Some publishers have called the revenue underwhelming

One publishing exec said Apple projected publishers would get 10 times the revenue they made from Texture at the end of Apple News Plus' first year. "It's one twentieth of what they said," the exec said. "It isn't coming true."

Other publishers said their subscription revenue from Plus was lower than or on a par with what they got on Texture, which was small as a subscription driver to begin with.

Journal execs weren't available for comment for this article but an exec there said in June that Plus had had minimal impact on the Journal's existing subscription business.

"We're very comfortable - it hasn't had much of an impact on the core business," Suzi Watford said at the time. "It is a very different experience reading The Wall Street Journal on Apple News versus reading it on our platform."

Apple declined to comment for this story.

Some publishing execs said Apple News' team had solicited input from them in meetings since the product's launch. Those meetings have included Peter Stern, an Apple VP working on its cloud services; and Liz Schimel, head of news business at Apple News.

People in those meetings said Apple acknowledged to them that users were confused about the difference between the free articles and the new paid content in Apple News.

"They said users are concerned about what is free and not," one publishing exec said.

Publishers also discussed workflow concerns. Some said the app's magazine-centric layout wasn't well-suited to news content. Execs also said they wanted Apple to make it easier for them to convert their magazine content for the app. Another wanted the app to encourage users to spend more time in a given publication, since publications are paid based on the time users spend with them.

Apple is on a listening tour and tweaking the product

Apple said it's working on making the product more intuitive for users while addressing publisher-side concerns, the execs said.

Some expressed surprise that while Apple is known for taking a perfectionist approach toward its phones and other hardware, Apple News Plus seemed to be unfinished. An opening for Apple News subscriptions marketing lead on LinkedIn wasn't posted until May 8, two weeks after the product launched, and was still open as of June 28. Apple doesn't seem to have promoted Plus apart from putting Plus-labeled stories in front of users of the free part of Apple News.

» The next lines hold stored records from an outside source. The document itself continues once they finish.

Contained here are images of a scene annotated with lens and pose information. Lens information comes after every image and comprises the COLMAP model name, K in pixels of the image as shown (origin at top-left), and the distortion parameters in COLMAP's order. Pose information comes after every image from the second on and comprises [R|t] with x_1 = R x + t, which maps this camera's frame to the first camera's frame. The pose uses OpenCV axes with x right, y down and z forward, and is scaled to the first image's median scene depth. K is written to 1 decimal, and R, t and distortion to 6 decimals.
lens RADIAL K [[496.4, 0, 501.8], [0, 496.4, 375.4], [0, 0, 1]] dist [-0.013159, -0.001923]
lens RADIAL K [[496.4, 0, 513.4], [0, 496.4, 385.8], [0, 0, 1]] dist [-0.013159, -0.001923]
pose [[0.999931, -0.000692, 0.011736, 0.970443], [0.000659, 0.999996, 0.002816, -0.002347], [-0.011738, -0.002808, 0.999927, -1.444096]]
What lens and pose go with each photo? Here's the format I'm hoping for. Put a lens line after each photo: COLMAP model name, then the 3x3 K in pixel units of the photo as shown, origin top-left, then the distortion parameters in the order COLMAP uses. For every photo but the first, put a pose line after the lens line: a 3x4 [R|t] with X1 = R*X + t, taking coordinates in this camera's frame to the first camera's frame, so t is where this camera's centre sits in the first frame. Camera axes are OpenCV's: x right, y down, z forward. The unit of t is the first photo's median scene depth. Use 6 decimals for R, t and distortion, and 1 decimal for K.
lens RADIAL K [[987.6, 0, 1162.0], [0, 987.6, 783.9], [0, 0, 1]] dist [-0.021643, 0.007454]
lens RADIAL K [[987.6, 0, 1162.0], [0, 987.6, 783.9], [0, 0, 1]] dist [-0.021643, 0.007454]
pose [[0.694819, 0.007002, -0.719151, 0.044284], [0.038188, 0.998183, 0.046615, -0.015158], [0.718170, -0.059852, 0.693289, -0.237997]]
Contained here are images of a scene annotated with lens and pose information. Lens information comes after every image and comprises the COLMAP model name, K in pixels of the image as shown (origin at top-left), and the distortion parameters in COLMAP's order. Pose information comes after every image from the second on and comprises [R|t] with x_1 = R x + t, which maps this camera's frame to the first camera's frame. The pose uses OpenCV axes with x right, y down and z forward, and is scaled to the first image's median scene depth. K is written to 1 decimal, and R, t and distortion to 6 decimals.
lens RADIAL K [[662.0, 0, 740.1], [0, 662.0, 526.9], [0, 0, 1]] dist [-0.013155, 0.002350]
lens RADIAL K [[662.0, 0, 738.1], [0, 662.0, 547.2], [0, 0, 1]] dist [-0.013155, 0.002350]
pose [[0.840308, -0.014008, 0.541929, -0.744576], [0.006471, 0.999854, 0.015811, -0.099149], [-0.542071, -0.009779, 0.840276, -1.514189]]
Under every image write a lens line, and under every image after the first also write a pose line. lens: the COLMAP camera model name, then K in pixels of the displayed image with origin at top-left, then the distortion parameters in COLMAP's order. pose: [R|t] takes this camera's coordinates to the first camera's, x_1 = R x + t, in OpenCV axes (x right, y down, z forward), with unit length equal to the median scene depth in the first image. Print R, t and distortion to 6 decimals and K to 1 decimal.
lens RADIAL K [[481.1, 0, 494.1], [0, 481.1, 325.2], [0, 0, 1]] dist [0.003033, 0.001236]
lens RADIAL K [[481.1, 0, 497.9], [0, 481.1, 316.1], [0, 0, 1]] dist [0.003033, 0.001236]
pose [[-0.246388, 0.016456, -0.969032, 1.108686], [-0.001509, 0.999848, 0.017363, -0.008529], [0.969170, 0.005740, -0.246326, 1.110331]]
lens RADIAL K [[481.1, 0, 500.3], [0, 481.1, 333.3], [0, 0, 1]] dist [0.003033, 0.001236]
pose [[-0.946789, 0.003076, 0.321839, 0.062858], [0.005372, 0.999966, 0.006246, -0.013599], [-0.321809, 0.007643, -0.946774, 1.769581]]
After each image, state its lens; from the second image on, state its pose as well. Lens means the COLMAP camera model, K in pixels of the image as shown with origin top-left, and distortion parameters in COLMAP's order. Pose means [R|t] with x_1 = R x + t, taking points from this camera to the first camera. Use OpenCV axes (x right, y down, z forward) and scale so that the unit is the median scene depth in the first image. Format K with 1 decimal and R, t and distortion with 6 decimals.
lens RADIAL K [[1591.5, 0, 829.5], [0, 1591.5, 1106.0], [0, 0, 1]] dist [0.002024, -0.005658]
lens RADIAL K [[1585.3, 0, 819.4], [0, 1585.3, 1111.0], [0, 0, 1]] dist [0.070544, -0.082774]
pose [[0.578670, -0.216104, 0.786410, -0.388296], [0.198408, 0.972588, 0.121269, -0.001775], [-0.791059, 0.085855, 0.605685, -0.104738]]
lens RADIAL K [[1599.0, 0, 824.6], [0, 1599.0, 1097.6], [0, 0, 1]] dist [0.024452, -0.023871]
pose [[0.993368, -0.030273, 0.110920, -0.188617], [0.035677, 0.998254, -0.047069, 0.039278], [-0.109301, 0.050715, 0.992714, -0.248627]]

"I don't think they're putting their full effort behind it," one exec said.

Some publishers nevertheless remain optimistic that there's a big chance to sell a lot of magazine subscriptions through Apple if it really promotes Plus and works out the kinks. Some made comparisons with Apple Music, which launched back in 2015 but reportedly surpassed Spotify in the US earlier this year. (The rebuttal to that is that there's no natural demand for Plus as there is with music, though. As one exec said: "No one wants all-you-can-eat magazine content.")

Andy Wilson, SVP at Meredith, with mass-market magazines like Better Homes and Gardens and Parents, said the publisher had dedicated a 15- to 20-person team, the size of a small website staff, to make sure its 30-plus magazines looked as good as possible when they appeared in Plus.

"I think it's a significant opportunity to lean into a premium product and present it in a mobile format," he said.